For over two decades, corporations compensated for inefficiency by adding layers of coordination instead of fixing the system. When something didn’t work, they didn’t redesign it — they hired someone to “manage” it.
Soon, entire ecosystems of meta-work emerged — jobs that existed to describe, oversee, or justify other jobs. They multiplied inside large organisations — roles that filled reporting gaps, not production gaps.
As anthropologist David Graeber famously wrote: “A bullshit job is one that, even the person doing it, secretly believes need not exist.”
These positions kept the corporate machine comfortable — absorbing graduates, padding hierarchies, and maintaining the illusion of growth.
These roles didn’t produce value — they performed it. Their output was visibility: reports, alignment sessions, status meetings, dashboards, updates.
But when AI arrived, it became the ultimate performance review. Anything that didn’t create measurable value became a candidate for deletion.
The great correction
When AI arrived, it didn’t have the patience for this theatre. Algorithms don’t need “alignment calls. They only need inputs and clear parameters.
AI didn’t just automate repetitive work — it audited the entire white-collar economy.
It isn’t just replacing labour — it’s revealing how much of it never created value in the first place.
It exposed:
- How much of “knowledge work” was actually administrative overhead?
- How many middle layers existed to repackage data and PowerPoints?

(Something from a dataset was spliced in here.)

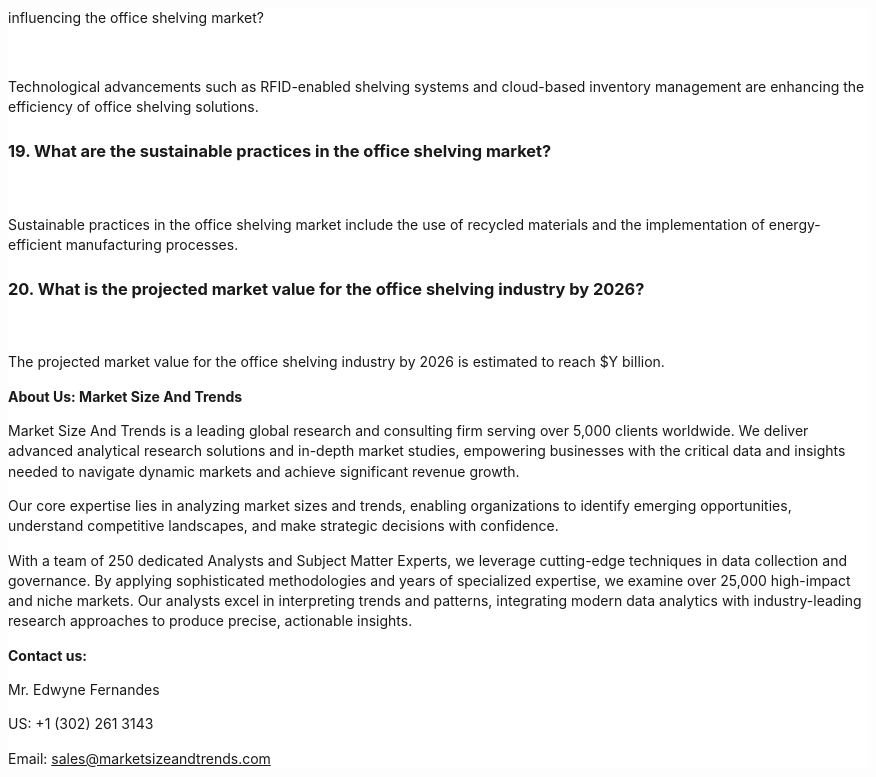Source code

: influencing the office shelving market?</h3><p>&nbsp;</p><p>Technological advancements such as RFID-enabled shelving systems and cloud-based inventory management are enhancing the efficiency of office shelving solutions.</p><h3>19. What are the sustainable practices in the office shelving market?</h3><p>&nbsp;</p><p>Sustainable practices in the office shelving market include the use of recycled materials and the implementation of energy-efficient manufacturing processes.</p><h3>20. What is the projected market value for the office shelving industry by 2026?</h3><p>&nbsp;</p><p>The projected market value for the office shelving industry by 2026 is estimated to reach $Y billion.</p></body></html></p><p><strong>About Us:&nbsp;Market Size And Trends</strong></p><p>Market Size And Trends&nbsp;is a leading global research and consulting firm serving over 5,000 clients worldwide. We deliver advanced analytical research solutions and in-depth market studies, empowering businesses with the critical data and insights needed to navigate dynamic markets and achieve significant revenue growth.</p><p>Our core expertise lies in analyzing market sizes and trends, enabling organizations to identify emerging opportunities, understand competitive landscapes, and make strategic decisions with confidence.</p><p>With a team of 250 dedicated Analysts and Subject Matter Experts, we leverage cutting-edge techniques in data collection and governance. By applying sophisticated methodologies and years of specialized expertise, we examine over 25,000 high-impact and niche markets. Our analysts excel in interpreting trends and patterns, integrating modern data analytics with industry-leading research approaches to produce precise, actionable insights.</p><p><strong>Contact us:</strong></p><p>Mr. Edwyne Fernandes</p><p>US: +1 (302) 261 3143</p><p>Email: <a href="mailto:sales@marketsizeandtrends.com">sales@marketsizeandtrends.com</a>&nbsp;</p>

- How many decisions could be made faster, cheaper, and more accurately by algorithms?
Suddenly, entire strata of “pseudo-productive” roles were wiped out, and the pendulum swung from overemployment to over-efficiency.
What’s left now is a leaner economy — one that prizes execution, creativity, and synthesis over attendance, meetings, and memos.
Also Read: Levelling the playing field: How AI can transform SME hiring
The new problem: The missing middle
The irony? This over-correction might have been a step too far.
Automation isn’t just transforming industries — it’s compressing the career ladder. Across every sector, entry-level roles once considered “training grounds” are disappearing.
Many of those “bullshit jobs” accidentally functioned as incubators. Junior staff learned how organisations worked, how decisions were made, and how to navigate pressure.
Customer service? Now handled by AI chatbots. Data entry and basic analysis? Automated by APIs. Assistant and junior admin functions? Replaced by workflow software.
What looks like efficiency today creates an invisible problem tomorrow: A generation entering the workforce without ever learning how to work.
A leadership gap in the making
For decades, career development followed a predictable rhythm:
Learn by doing -> Manage a small process -> Lead a team.
But when the doing gets automated, the learning disappears. Graduates who might have started as analysts, assistants, or coordinators now face a jump directly into mid-level roles without the muscle memory of execution.
This creates a silent bottleneck:
- Fewer people trained in operations -> fewer competent managers.
- More theoretical graduates -> less real-world decision-making skill.
- An over-supply of “strategy talent” but an under-supply of “execution talent.”
That’s how an economy ends up with brilliant resumes but brittle organisations.
Also Read: AI bubble fears trigger market rotation: What it means for crypto and tech stocks
The opportunity: Build value, not vanity
This is where the real entrepreneurs and builders step in. The correction creates room to rebuild the work ecosystem around true value creation.
It’s not about bringing the old jobs back — it’s about building smarter ladders. If the bottom rungs are gone, we need new scaffolding:
- Apprenticeship ecosystems: partnerships between companies, startups, and governments to provide project-based learning.
- Fractional roles: part-time or remote junior assignments across multiple SMEs, giving broad exposure fast.
- AI-assisted training: using automation not as a replacement, but as a coach — teaching new workers how systems think and operate.
These are the new entry points into experience.
What businesses can do
For companies, this isn’t just a social issue — it’s a strategic one. Without a functioning entry pipeline, your future management pool shrinks.
Forward-thinking firms are already experimenting with:
- “Shadow roles” where junior hires train alongside AI systems.
- Cross-border internships connecting young professionals in emerging markets to remote SMEs abroad.
- Skill micro-certifications that replace old job titles with verifiable execution capability.
This is where companies can make a difference, building the frameworks that connect ambition to apprenticeship, learning to leadership.